Taxes and Stock-Based Pay Temper EPS
The company’s GAAP EPS grew more slowly than adjusted EBITDA due to higher performance-based stock compensation and a rising effective tax rate. Management signaled that the effective tax rate could approach the mid-30s next quarter, a factor that will continue to constrain EPS upside relative to operating profit growth.
Revenue Mix Dampens Top-Line Conversion
While GMV advanced 6%, consolidated revenue rose only 4%, as certain asset and contract mixes yield lower take rates.
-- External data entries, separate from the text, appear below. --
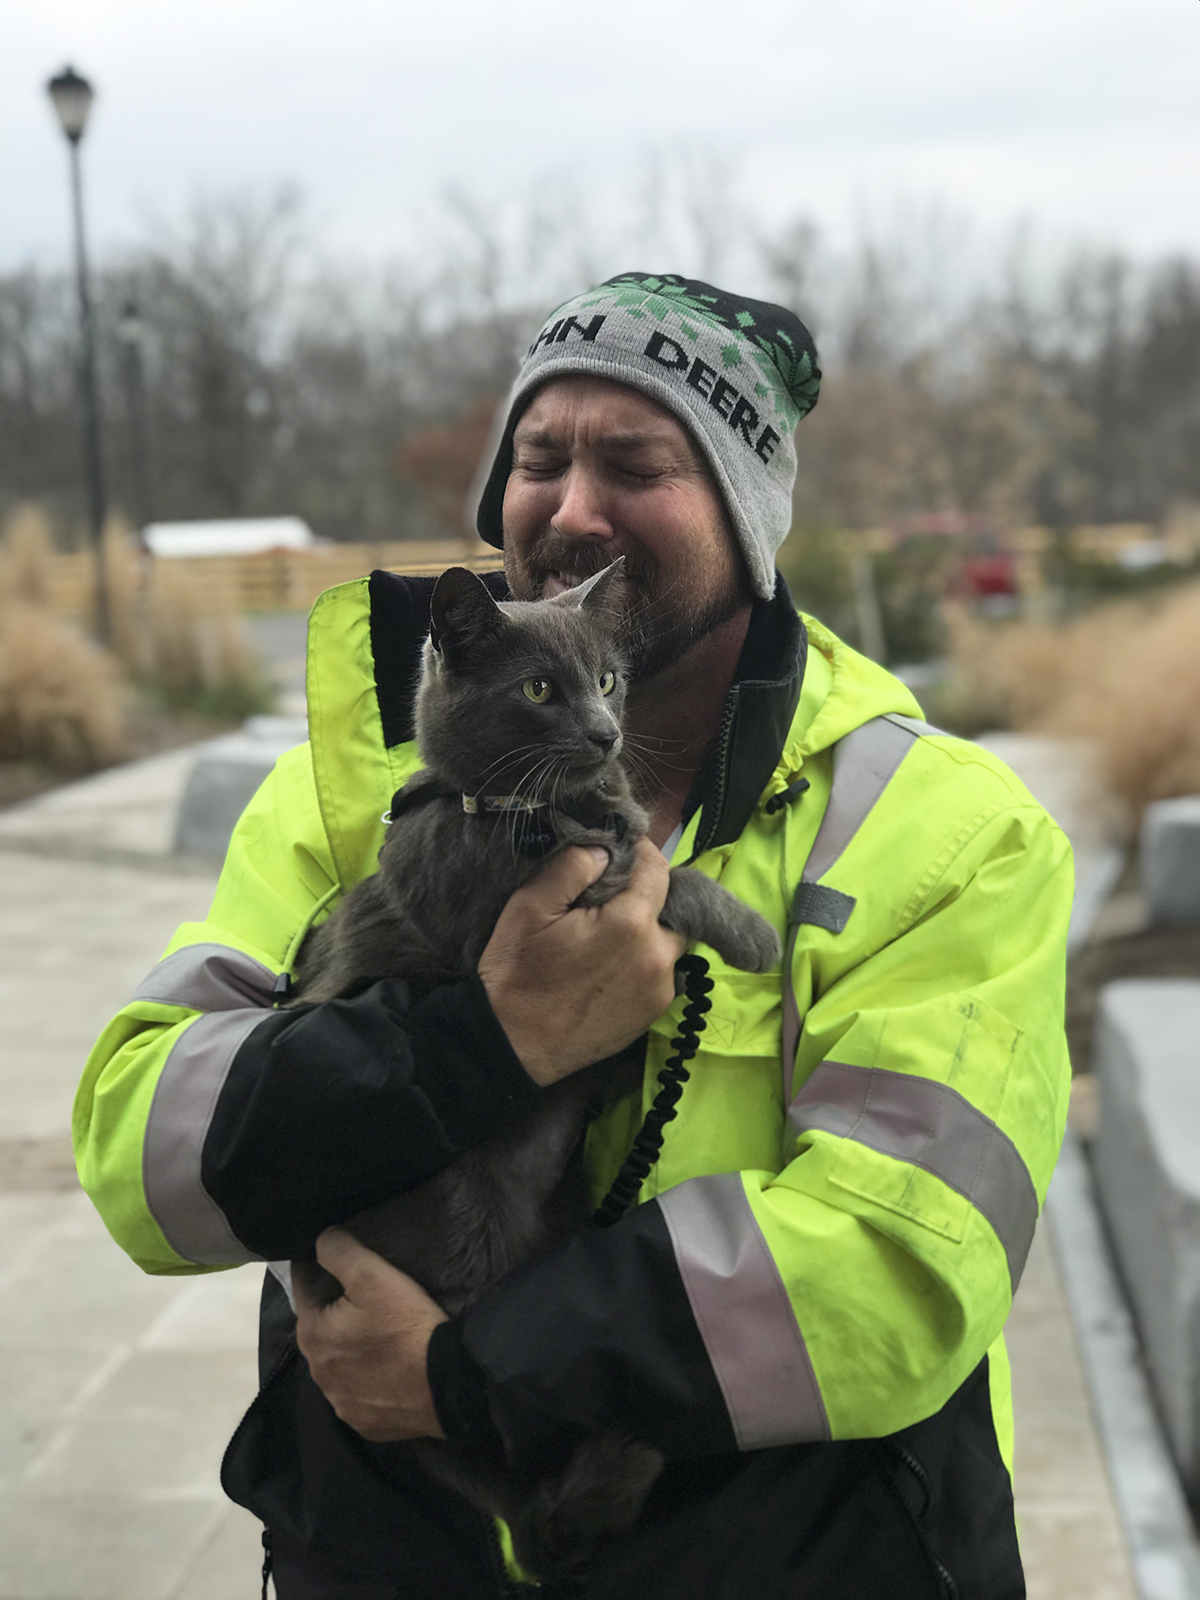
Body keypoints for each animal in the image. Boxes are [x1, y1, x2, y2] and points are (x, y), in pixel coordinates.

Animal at [289, 560, 781, 1581]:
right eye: (540, 690)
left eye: (608, 680)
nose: (605, 733)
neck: (536, 810)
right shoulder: (526, 910)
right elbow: (664, 873)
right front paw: (753, 931)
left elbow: (648, 856)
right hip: (452, 1227)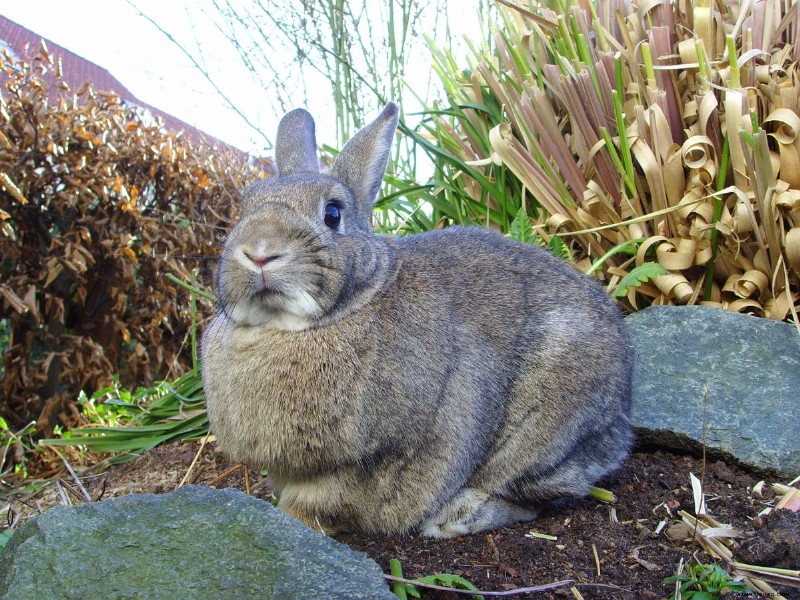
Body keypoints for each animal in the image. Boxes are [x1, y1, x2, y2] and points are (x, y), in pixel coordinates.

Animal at [198, 104, 632, 540]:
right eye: (244, 207)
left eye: (332, 214)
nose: (260, 252)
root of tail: (622, 417)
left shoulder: (362, 464)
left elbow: (316, 505)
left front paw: (290, 522)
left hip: (540, 433)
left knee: (540, 493)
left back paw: (455, 517)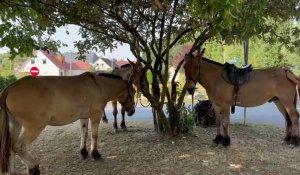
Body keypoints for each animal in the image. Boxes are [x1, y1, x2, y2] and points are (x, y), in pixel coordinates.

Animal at [0, 72, 136, 174]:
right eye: (133, 92)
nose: (132, 111)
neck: (99, 86)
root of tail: (10, 88)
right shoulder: (95, 116)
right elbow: (94, 135)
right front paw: (95, 154)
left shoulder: (84, 117)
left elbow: (84, 134)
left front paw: (83, 152)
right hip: (34, 127)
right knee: (19, 147)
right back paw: (33, 167)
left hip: (15, 125)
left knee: (10, 148)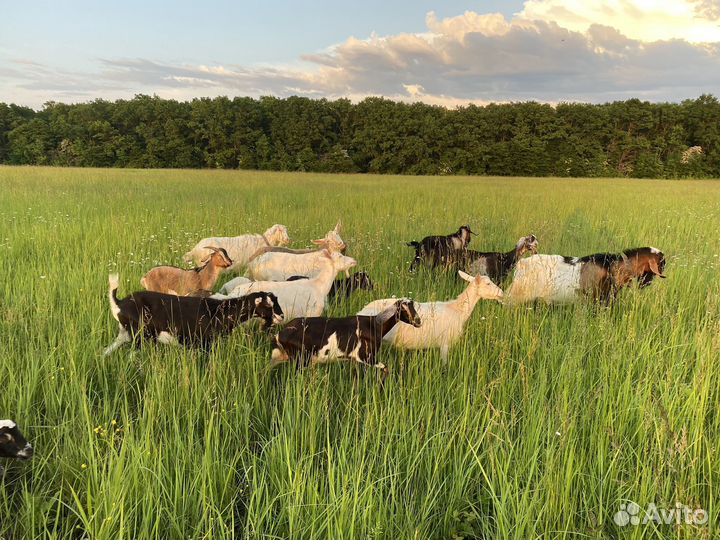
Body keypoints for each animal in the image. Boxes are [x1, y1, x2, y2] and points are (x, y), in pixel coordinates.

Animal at [104, 274, 283, 355]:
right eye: (268, 304)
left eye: (276, 300)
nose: (281, 316)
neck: (219, 312)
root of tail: (119, 303)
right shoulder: (205, 344)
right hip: (139, 336)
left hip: (125, 334)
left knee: (106, 351)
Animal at [270, 299, 422, 378]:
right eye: (403, 309)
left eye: (413, 306)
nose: (418, 321)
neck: (373, 325)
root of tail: (280, 334)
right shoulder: (366, 357)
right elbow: (386, 369)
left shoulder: (355, 360)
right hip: (300, 360)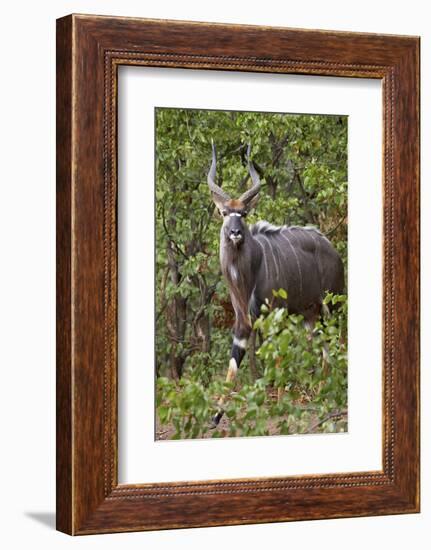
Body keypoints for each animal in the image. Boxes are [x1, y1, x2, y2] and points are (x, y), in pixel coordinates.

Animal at [208, 144, 346, 430]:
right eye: (225, 213)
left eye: (244, 213)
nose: (236, 233)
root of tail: (331, 248)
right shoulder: (243, 321)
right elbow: (234, 362)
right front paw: (214, 417)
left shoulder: (276, 314)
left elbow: (277, 356)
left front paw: (280, 403)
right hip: (310, 313)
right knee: (322, 344)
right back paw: (322, 390)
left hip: (333, 302)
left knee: (337, 339)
In the retail segment, revenue increased just 1% despite strong GMV and profit growth, illustrating how mix shifts can influence reported revenue even when underlying economics improve.
Seasonality and Product Mix Add Q3 Noise
Executives reminded investors that the third quarter is seasonally strong but can see shifting product mixes, especially as retail normalizes from a robust Q2. These changes may introduce volatility in margins and ratios, even if overall GMV and profits continue to trend higher.
Capital Deployment Options Still Measured
Despite its substantial cash position, the company highlighted that available borrowing under its credit facility is modest at $26 million, with $50 million remaining on the repurchase authorization. This setup supports continued buybacks and selective deals but limits the scope for very large near-term M&A without new financing.
Macro and Geopolitical Risks on Radar
Management cited global tariffs, adverse weather, and geopolitical tensions as ongoing risks that could influence asset supply, buyer engagement, and recovery values. While these factors have not derailed growth, they remain key variables in how volumes and pricing may trend across regions and categories.
Guidance Points to Continued Growth
For fiscal Q3 2026, Liquidity Services guided GMV to $425–$465 million with consignment volumes in the low- to mid-80s percent range and stable purchase GMV. The company expects revenue as a share of GMV in the mid- to high-20s, segment direct profit margins in the mid- to high-40s, non-GAAP adjusted EBITDA of $17–$20 million, and adjusted EPS of $0.30–$0.39.
Liquidity Services’ call painted a picture of a platform gaining scale, profitability, and cash strength even as it navigates weather, tax, and macro challenges. With expanding segment profits, a deepening buyer base, and constructive guidance, the company positioned itself as a steady compounder for investors watching the secondary asset and reverse logistics markets.